Daisy was sent off as we know, and the tears fell fast as she hastened home, feeling that love was very sweet, but that its roses had thorns that rankled and stung.
“Oh, Dick, Dick,” she sobbed as she went on, “I wish sometimes that I’d never seen you, for it is so hard not to do whatever you wish.”
She dried her eyes hastily as she neared home, and drew her breath a little more hardly as about a hundred yards from the gate she saw Tom Podmore, who looked at her firmly and steadily as they passed, and hardly responded to her nod.
“He knows where I’ve been. He knows where I’ve been,” whispered Daisy to herself as she hurried on; and she was quite right, for her conscious cheeks hoisted a couple of signal flags of the ruddiest hue—signals that poor Tom could read as well as if they had been written down in a code, and he ground his teeth as he turned and watched her.
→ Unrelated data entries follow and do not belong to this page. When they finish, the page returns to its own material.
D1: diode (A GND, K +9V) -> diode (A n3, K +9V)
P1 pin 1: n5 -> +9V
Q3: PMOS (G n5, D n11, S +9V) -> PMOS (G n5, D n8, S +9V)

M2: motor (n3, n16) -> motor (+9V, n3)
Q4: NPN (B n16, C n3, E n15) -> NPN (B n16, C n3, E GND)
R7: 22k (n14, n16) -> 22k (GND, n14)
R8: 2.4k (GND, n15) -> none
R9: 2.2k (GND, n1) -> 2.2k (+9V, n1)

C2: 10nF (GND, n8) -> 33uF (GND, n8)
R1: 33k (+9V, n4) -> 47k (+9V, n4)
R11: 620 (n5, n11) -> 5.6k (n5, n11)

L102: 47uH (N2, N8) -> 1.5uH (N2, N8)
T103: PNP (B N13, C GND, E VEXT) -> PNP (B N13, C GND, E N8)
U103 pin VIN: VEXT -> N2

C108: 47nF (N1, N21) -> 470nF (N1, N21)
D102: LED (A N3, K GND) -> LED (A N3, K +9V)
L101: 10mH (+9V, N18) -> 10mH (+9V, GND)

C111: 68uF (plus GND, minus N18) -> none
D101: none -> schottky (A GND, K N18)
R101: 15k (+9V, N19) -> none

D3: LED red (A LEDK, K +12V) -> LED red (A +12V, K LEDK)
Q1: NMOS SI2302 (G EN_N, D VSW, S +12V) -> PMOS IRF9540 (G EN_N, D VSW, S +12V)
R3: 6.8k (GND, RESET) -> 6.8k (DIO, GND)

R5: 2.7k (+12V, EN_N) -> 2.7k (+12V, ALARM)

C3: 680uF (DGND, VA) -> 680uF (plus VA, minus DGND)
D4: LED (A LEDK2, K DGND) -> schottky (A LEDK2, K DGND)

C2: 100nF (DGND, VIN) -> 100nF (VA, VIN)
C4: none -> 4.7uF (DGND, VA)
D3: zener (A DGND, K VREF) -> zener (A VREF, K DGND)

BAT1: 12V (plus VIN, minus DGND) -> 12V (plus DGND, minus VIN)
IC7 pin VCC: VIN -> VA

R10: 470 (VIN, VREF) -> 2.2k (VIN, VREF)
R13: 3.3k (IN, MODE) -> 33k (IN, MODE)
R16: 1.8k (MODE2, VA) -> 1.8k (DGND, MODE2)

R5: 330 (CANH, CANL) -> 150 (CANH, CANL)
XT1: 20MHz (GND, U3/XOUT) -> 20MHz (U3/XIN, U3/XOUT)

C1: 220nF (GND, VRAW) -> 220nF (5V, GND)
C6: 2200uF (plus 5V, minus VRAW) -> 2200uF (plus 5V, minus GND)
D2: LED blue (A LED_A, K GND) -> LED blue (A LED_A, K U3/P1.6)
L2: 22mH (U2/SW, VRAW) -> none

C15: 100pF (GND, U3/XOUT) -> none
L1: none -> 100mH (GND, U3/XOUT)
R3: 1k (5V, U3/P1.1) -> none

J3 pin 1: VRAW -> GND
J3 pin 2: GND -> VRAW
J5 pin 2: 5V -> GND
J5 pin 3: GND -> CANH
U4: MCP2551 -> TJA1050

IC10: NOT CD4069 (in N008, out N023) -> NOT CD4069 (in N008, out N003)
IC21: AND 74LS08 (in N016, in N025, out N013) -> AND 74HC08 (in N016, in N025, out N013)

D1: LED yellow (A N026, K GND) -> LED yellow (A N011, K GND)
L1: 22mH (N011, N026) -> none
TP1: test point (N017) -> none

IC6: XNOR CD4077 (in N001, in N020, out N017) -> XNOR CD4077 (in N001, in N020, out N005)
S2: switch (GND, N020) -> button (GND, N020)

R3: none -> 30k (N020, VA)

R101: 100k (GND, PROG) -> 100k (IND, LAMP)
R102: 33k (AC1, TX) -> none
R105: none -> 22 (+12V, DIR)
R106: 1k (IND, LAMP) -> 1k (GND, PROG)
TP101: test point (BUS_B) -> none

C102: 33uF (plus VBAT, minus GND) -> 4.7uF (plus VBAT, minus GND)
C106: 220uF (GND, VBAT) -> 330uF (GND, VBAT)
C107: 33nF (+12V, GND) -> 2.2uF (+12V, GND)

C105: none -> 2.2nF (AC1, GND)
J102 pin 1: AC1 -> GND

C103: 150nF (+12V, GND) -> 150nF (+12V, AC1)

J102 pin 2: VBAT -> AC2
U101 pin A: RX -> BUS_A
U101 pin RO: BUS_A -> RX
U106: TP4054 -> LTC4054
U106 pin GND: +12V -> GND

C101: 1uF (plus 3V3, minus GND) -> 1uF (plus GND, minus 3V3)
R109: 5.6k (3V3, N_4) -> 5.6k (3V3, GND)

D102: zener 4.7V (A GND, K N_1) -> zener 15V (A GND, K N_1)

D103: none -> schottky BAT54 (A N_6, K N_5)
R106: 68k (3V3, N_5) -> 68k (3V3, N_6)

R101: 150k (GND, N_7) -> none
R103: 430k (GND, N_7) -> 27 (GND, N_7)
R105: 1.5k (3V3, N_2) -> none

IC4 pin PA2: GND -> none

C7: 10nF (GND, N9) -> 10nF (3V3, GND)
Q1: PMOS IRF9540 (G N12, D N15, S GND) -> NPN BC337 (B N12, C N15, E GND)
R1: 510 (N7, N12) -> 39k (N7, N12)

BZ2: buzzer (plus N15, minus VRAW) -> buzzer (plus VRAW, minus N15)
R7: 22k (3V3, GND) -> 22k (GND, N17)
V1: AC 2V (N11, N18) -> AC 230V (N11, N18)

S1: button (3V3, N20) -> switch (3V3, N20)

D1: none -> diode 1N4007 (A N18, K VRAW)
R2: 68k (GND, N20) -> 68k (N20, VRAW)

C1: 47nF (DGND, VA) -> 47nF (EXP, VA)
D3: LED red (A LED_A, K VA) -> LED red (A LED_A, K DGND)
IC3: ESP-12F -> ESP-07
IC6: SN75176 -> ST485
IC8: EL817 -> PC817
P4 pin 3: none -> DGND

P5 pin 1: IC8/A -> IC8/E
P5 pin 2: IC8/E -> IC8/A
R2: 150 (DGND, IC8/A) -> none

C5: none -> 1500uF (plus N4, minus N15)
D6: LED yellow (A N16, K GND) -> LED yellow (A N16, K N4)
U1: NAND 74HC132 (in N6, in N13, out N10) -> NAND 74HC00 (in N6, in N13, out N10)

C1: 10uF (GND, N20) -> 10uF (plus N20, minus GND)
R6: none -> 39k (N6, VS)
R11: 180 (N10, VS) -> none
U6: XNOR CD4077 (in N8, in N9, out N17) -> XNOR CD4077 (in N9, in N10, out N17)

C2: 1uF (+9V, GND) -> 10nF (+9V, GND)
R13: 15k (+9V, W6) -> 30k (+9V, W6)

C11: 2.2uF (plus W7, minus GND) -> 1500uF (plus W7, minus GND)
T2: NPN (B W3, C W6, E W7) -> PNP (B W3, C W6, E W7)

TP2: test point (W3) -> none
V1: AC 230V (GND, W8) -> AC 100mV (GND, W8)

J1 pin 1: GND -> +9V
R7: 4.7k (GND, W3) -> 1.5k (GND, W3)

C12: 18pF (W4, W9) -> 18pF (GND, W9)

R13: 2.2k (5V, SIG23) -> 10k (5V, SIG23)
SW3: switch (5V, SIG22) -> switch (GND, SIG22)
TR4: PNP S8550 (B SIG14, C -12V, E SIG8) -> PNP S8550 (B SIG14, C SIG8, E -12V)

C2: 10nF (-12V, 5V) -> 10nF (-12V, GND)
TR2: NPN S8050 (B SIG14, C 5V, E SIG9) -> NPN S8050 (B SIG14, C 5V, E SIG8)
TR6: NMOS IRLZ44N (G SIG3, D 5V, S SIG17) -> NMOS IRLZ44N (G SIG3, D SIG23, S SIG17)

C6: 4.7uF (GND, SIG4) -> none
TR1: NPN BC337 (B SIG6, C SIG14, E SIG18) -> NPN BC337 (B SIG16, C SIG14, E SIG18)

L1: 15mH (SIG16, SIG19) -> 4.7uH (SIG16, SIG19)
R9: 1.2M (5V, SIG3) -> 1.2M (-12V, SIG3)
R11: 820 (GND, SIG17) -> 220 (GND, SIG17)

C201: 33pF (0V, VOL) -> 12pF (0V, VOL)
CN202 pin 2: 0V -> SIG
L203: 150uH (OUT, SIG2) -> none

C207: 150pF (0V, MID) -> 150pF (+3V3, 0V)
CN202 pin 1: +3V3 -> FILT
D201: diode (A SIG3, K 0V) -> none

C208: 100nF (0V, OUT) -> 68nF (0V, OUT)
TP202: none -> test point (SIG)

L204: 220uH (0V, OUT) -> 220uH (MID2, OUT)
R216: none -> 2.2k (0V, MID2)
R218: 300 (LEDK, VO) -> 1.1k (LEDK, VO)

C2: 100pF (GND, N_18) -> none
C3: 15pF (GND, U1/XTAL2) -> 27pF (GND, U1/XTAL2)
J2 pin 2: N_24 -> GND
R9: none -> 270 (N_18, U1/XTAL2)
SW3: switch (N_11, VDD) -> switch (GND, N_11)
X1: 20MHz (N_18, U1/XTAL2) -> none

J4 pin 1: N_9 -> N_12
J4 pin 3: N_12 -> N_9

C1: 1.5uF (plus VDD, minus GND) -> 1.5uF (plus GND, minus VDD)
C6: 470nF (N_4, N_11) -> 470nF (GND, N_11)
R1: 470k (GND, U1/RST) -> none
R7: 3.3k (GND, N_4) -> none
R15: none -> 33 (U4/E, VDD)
“She’s such a good girl that any one might troost her,” he muttered, as he saw her go in at the gate, “or else I’d go and tell Joe all as I knows. But no, I couldn’t do that, for it would hurt her, just as it would if I was to half kill Dick Glaire. She’ll find him out some day perhaps—not as it matters to me though, for it’s all over now.”
He walked back, looking over the green fence as he passed, and Mrs Banks waved her hand to him from the window; but his eyes were too much occupied by the sight of Daisy leaning over her father, and he walked on so hurriedly that he nearly blundered up against a great stalwart figure coming the other way.